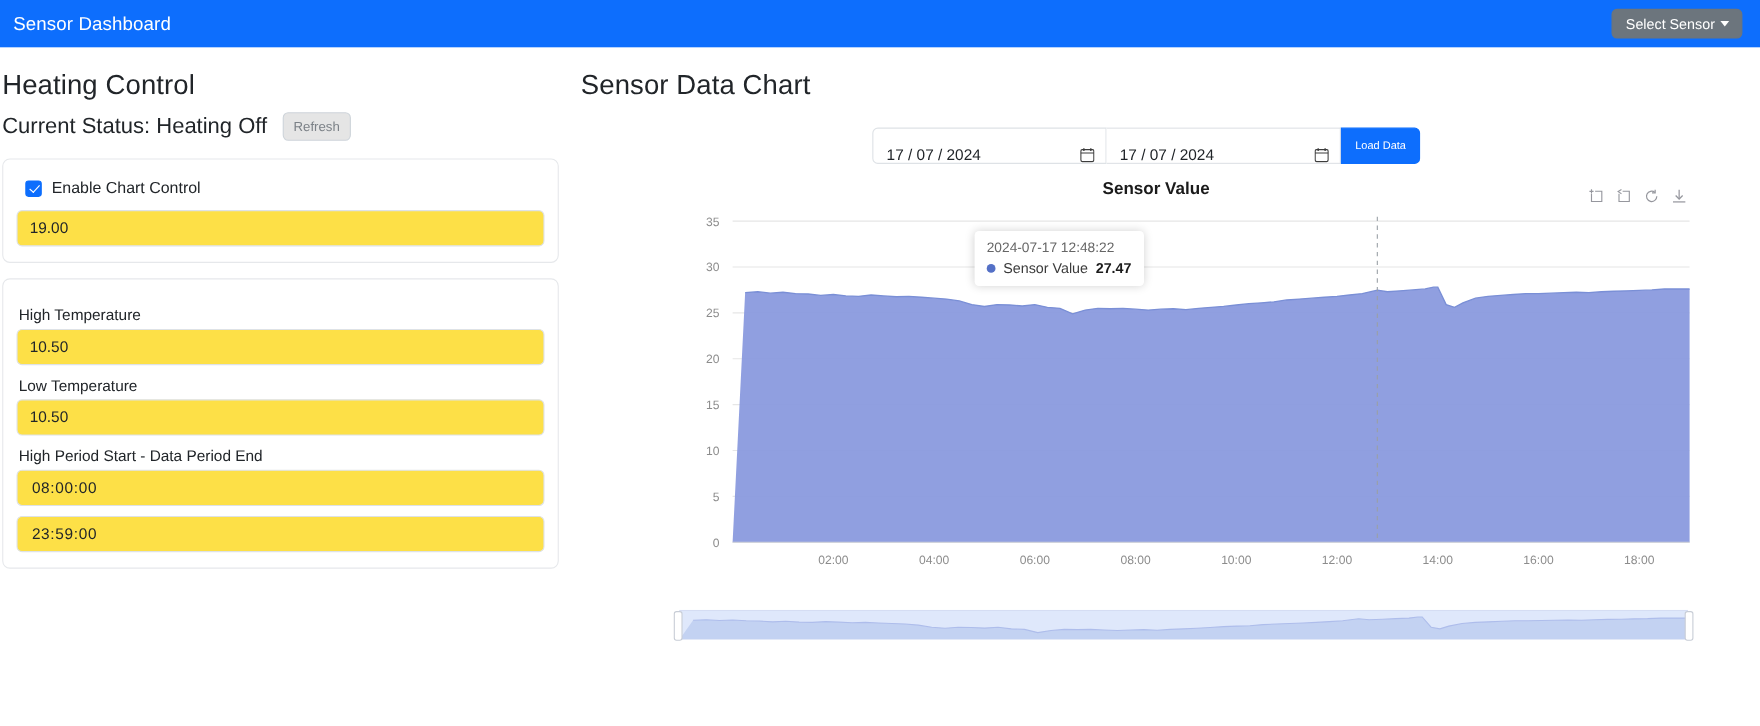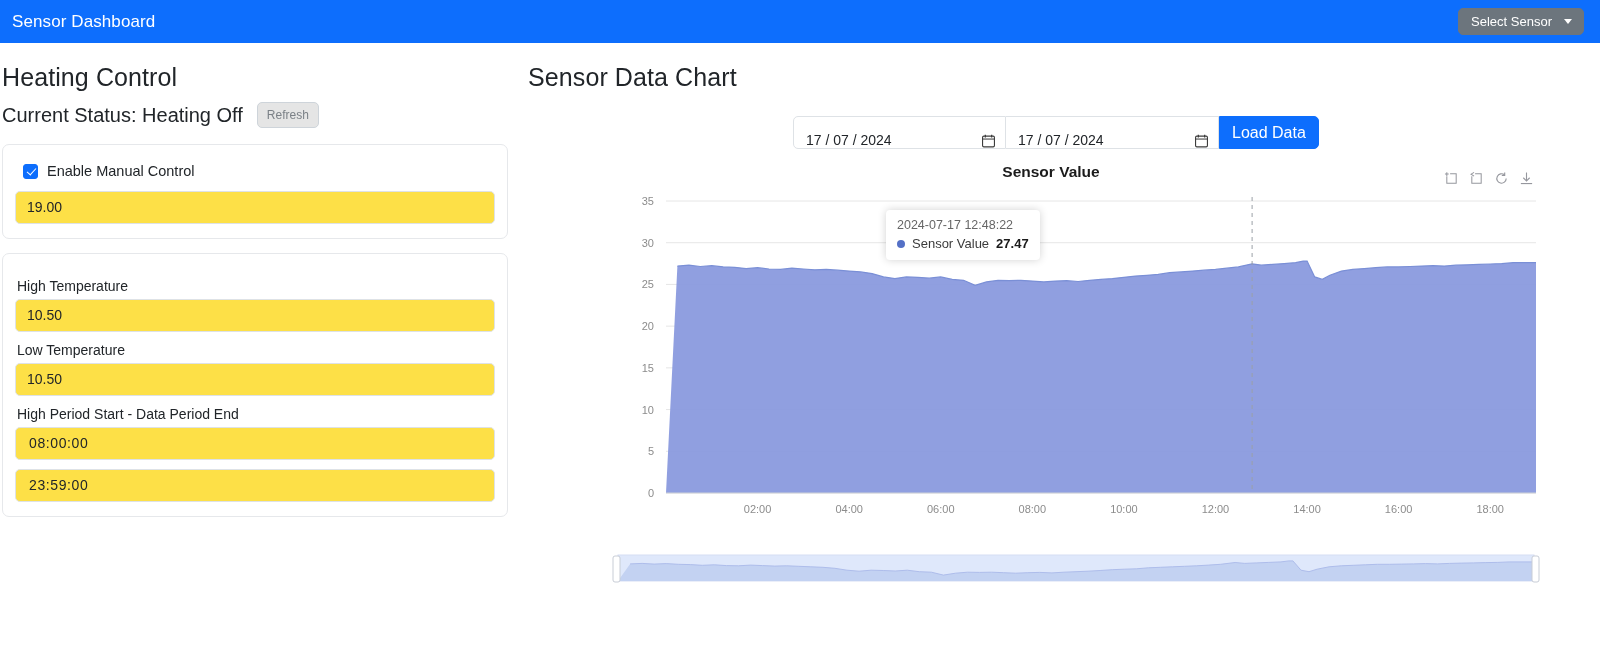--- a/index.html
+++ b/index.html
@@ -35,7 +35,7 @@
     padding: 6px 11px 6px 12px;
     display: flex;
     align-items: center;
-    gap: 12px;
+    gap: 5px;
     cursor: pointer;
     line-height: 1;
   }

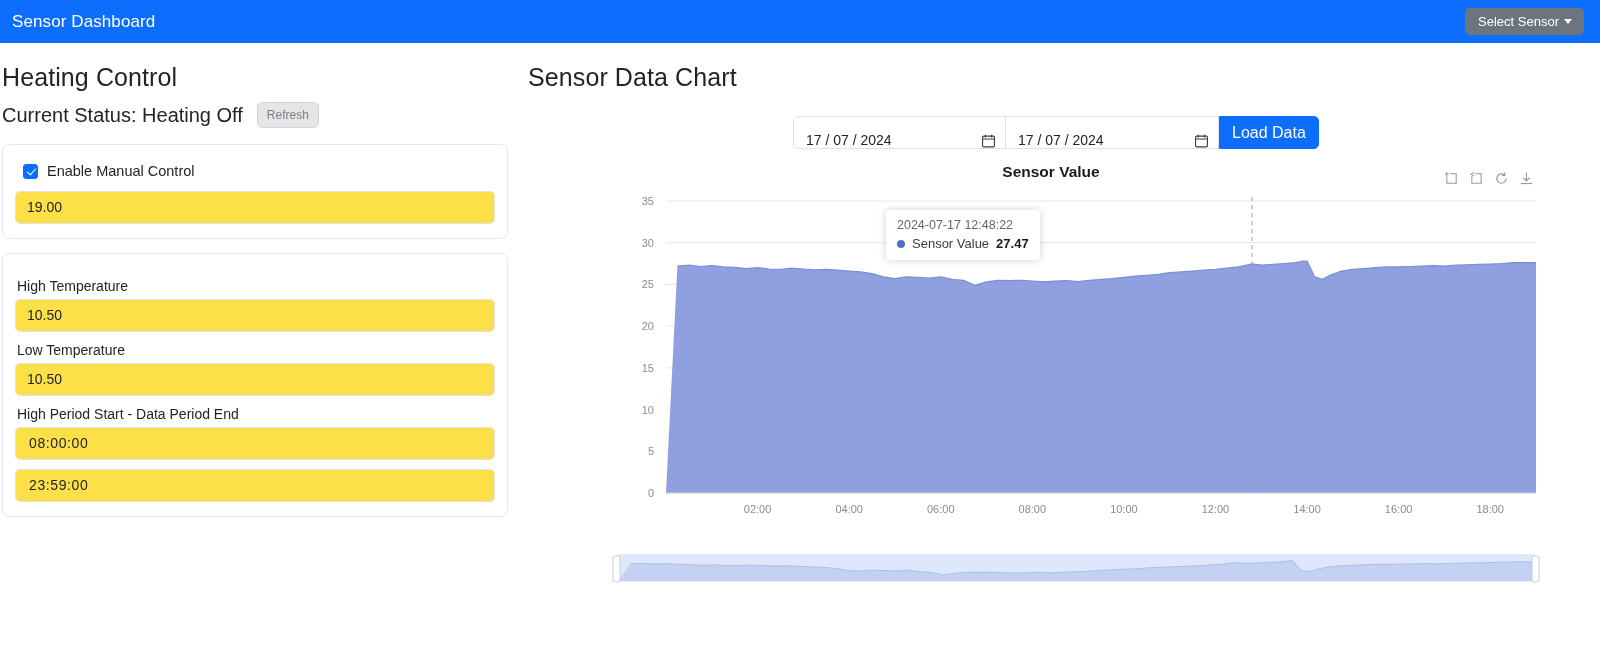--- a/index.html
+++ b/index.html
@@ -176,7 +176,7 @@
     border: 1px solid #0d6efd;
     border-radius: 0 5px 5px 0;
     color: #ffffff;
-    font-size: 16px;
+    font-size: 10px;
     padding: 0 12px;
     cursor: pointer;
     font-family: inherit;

* _Instructions for the task_: Your answer must be an exact reproduction of all entries, containing no pictures.

* _Exercise output_:
--- a/index.html
+++ b/index.html
@@ -35,7 +35,7 @@
     padding: 6px 11px 6px 12px;
     display: flex;
     align-items: center;
-    gap: 12px;
+    gap: 5px;
     cursor: pointer;
     line-height: 1;
   }

--- a/index.html
+++ b/index.html
@@ -176,7 +176,7 @@
     border: 1px solid #0d6efd;
     border-radius: 0 5px 5px 0;
     color: #ffffff;
-    font-size: 16px;
+    font-size: 10px;
     padding: 0 12px;
     cursor: pointer;
     font-family: inherit;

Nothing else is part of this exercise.